Provided records |
※ ※ ※

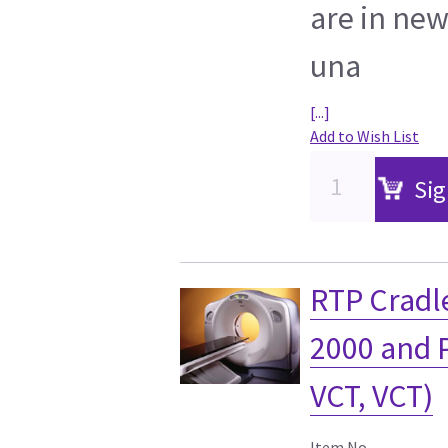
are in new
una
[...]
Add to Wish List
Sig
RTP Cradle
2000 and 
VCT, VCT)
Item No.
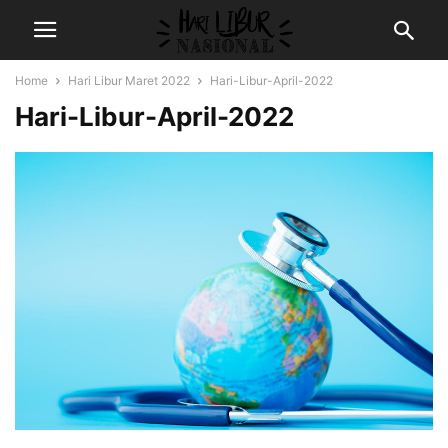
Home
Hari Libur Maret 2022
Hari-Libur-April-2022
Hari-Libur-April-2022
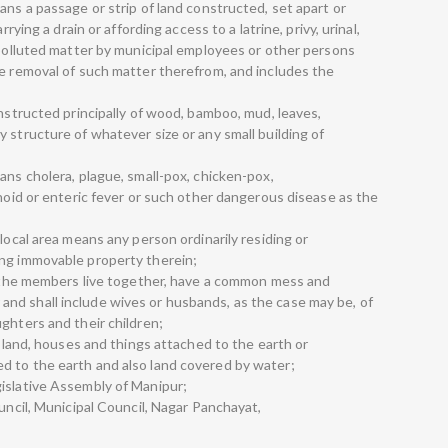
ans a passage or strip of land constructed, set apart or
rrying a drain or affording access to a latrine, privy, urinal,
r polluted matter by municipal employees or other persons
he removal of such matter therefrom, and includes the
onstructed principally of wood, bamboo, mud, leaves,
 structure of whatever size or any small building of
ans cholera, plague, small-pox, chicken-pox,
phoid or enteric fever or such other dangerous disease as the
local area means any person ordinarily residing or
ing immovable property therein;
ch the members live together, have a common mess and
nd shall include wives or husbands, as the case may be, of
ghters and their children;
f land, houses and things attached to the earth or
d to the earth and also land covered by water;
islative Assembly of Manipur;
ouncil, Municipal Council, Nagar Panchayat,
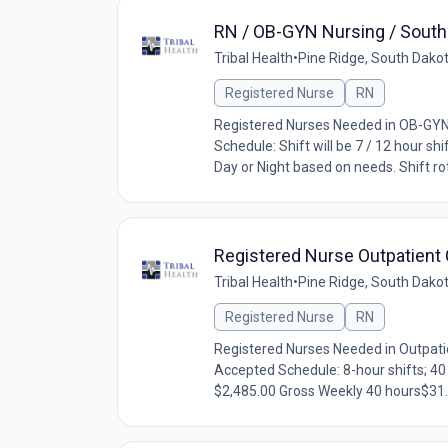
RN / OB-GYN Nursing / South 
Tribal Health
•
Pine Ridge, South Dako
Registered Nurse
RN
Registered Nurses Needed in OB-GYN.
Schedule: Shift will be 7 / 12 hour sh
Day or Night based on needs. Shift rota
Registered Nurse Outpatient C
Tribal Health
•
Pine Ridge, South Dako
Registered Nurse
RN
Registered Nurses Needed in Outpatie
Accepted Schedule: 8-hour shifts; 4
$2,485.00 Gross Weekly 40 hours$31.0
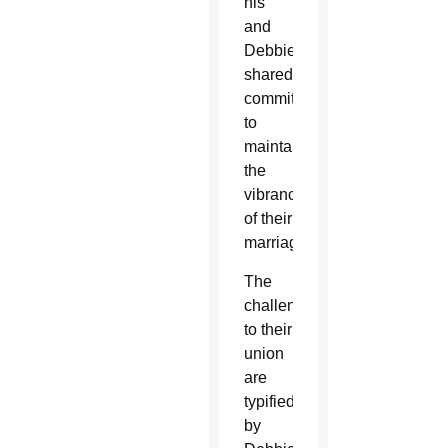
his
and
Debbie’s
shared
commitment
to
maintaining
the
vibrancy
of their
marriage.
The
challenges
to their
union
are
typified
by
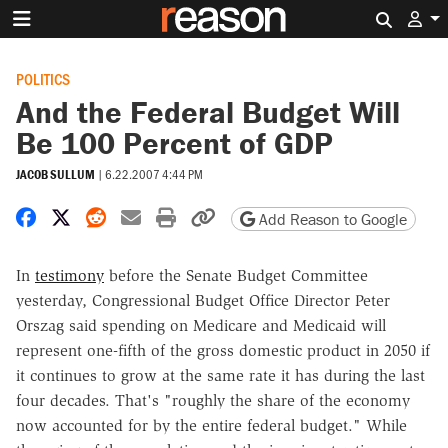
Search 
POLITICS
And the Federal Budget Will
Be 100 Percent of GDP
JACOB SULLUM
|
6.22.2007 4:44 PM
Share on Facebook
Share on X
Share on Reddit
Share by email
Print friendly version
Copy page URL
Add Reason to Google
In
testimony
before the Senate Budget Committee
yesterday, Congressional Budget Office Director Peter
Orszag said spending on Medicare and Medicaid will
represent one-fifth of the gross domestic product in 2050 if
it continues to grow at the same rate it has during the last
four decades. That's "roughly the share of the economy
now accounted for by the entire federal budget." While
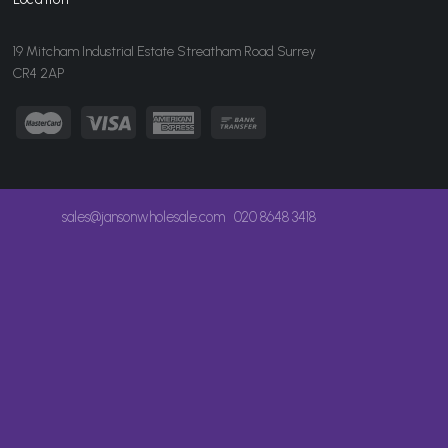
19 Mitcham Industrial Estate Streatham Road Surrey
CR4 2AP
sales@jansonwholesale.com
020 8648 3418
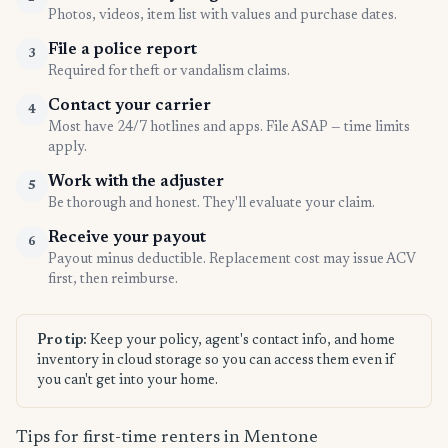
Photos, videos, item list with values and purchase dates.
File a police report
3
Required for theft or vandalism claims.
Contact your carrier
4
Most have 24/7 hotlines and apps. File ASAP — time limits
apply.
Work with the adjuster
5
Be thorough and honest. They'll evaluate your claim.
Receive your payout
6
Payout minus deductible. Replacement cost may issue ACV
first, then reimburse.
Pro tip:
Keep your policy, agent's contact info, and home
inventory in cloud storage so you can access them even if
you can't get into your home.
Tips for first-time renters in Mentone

※ ※ ※

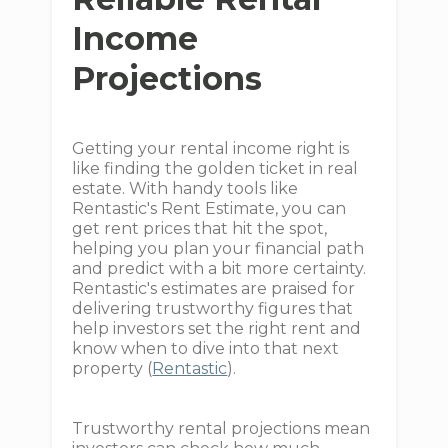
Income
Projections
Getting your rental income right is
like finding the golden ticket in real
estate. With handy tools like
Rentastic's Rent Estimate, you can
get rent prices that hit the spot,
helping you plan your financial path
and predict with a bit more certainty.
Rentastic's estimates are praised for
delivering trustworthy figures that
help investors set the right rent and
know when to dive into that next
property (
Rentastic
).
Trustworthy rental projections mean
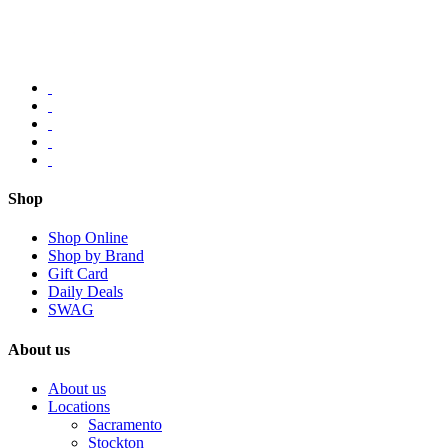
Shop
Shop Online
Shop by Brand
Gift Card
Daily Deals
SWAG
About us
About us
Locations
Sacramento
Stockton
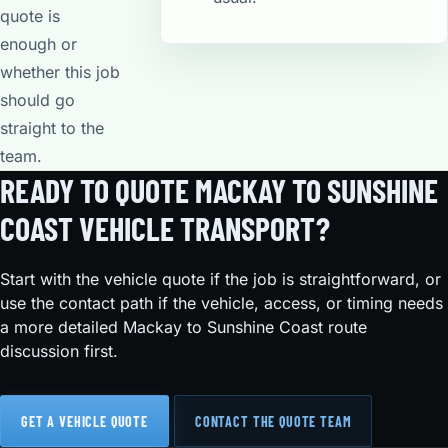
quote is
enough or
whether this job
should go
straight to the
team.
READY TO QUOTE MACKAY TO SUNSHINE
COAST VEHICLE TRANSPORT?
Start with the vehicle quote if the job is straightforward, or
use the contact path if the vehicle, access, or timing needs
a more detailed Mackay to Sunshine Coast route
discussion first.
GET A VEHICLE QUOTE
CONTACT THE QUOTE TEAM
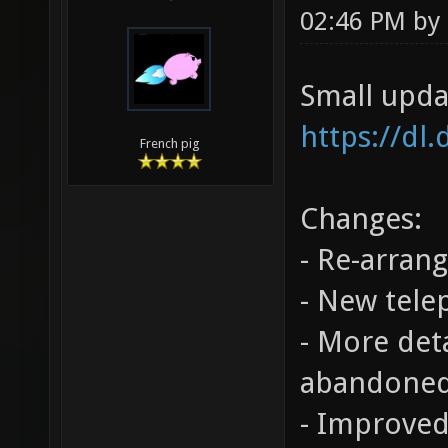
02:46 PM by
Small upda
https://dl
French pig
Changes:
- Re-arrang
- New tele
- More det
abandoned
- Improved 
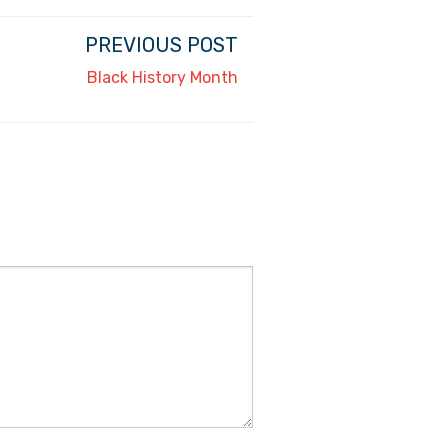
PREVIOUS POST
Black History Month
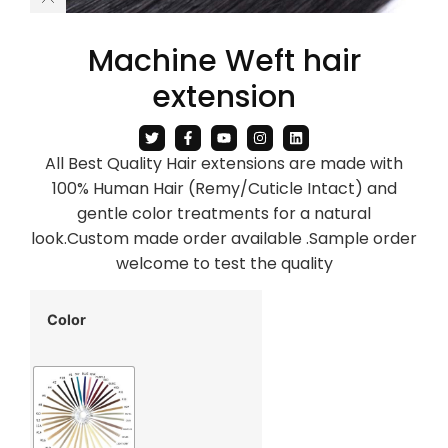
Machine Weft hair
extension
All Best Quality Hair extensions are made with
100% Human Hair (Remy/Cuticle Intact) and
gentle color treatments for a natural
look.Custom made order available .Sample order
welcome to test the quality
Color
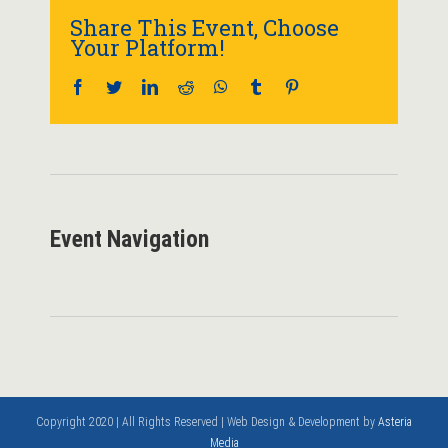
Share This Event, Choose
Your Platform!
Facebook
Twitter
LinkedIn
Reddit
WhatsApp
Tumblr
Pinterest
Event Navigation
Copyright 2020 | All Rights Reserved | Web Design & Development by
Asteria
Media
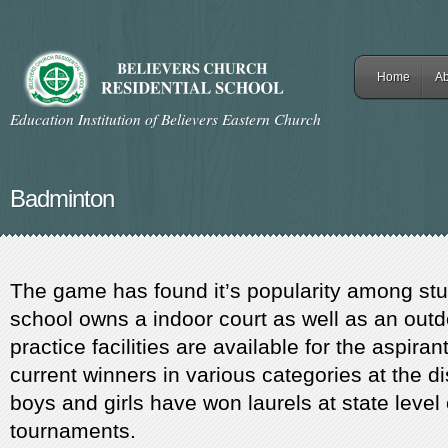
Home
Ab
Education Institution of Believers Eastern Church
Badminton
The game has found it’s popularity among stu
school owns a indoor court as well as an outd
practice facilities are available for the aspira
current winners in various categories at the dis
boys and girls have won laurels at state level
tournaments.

※ ※ ※

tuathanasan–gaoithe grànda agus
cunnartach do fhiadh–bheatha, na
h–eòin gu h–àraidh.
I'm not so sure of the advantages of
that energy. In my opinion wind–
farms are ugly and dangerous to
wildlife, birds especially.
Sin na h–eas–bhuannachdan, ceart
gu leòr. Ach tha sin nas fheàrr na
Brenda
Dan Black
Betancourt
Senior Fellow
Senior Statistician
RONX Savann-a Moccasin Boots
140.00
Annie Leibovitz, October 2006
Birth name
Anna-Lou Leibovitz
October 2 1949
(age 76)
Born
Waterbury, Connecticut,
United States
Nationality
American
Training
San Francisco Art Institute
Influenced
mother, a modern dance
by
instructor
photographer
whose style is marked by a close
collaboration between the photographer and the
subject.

※ ※ ※

Directive | When a line holds the string "earth", pull it out of the listing.

Exercise solution |
f land, houses and things attached to the earth or
d to the earth and also land covered by water;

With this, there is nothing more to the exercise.